# Thread: Trigonometry: Using Double Angle Formula for Tangent to Prove an Equality

1. ## Trigonometry: Using Double Angle Formula for Tangent to Prove an Equality

1. The problem statement, all variables and given/known data
Show that $tan(4arctan(1/5))$ is equivalent to $120/119$

2. Relevant equations
Double Angle Formula for tan:
$tan(2A) =\frac{2tanA}{1-\tan^2A}$

3. The attempt at a solution
From my understanding you have to apply the double angle formula twice.
Set x = arctan(1/5) and plug that into the double angle formula to solve for tan(2arctan1/5) (which is basically 2x). Now I set 2x = y, and plug y into the double angle formula to solve for 2y, which is 4arctan1/5.

sub x = arctan(1/5) into the double angle formula:
$tan(2A) =\frac{2tanA}{1-\tan^2A}$
$tan(2arctan(1/5)) =\frac{2tan(arctan1/5)}{1-\tan^2(arctan1/5)}$
Apply tan(arctanx) = x into the formula, resulting with:
$tan(2arctan(1/5)) =\frac{2(1/5)}{1-1/5arctan1/5}$
Simplify the numerator:
$tan(2arctan(1/5)) =\frac{2/5}{1-1/5arctan1/5}$

At this point I'm stuck, did I mess up in simplifying the denominator because I would like to be able to simplify it further so I don't have to use the final result above when I plug it back into a double angle formula once more. If that is correct, how would I work solve for
$tan(2(\frac{2/5}{1-1/5arctan1/5})) =\frac{2tan(\frac{2/5}{1-1/5arctan1/5})}{1-\tan^2(\frac{2/5}{1-1/5arctan1/5})}$?

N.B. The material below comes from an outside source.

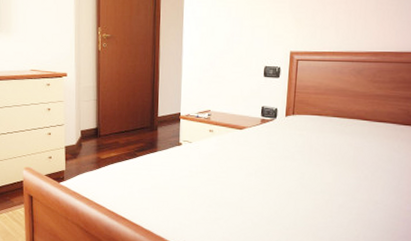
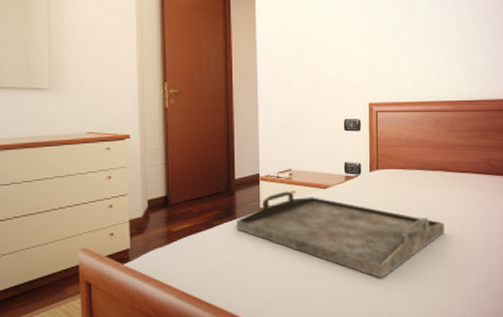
serving tray: none [157,130,356,214] -> present [237,191,444,279]

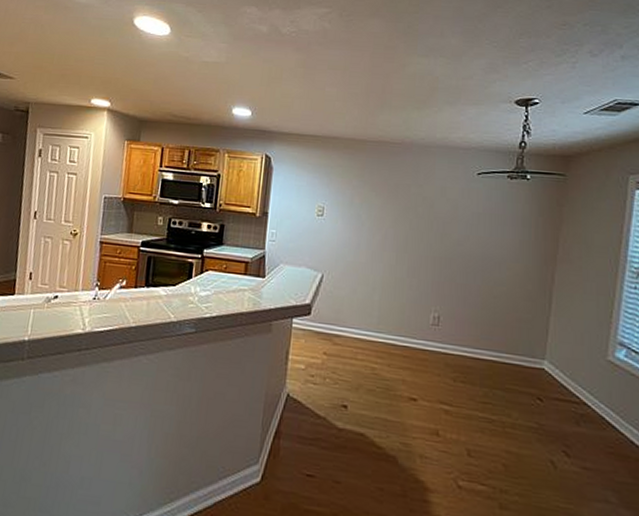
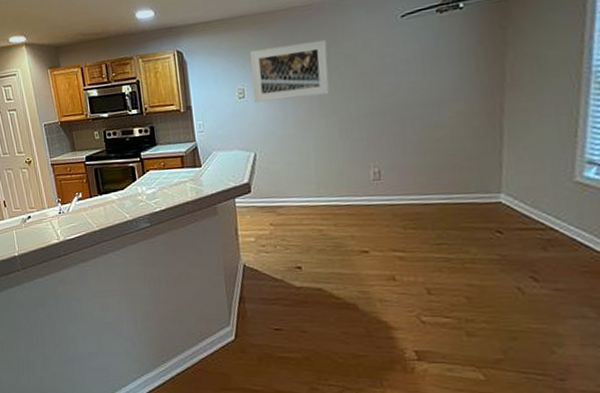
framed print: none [332,172,410,231] -> present [250,39,330,103]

Thanks for any assistance.

2. Hi Ali812, welcome to MHF.
2arctan(1/5) = arctan[2/5/(1-1/25) = arctan(10/24) = arctan(5/12)
Similarly
2arctan(5/12) = ...........?

3. Originally Posted by sa-ri-ga-ma
Hi Ali812, welcome to MHF.
2arctan(1/5) = arctan[2/5/(1-1/25) = arctan(10/24) = arctan(5/12)
Similarly
2arctan(5/12) = ...........?
2arctan(5/12) = arctan[2(5/12)/(1-25/144)] = arctan[(10/12)/(119/144)] = arctan[(120/144)/(119/144)] = arctan[120/119]

And since I'm plugging these into a double formula for tangent, the tan and arctan cancel out and I'm left with 120/119! Wow thank you very much!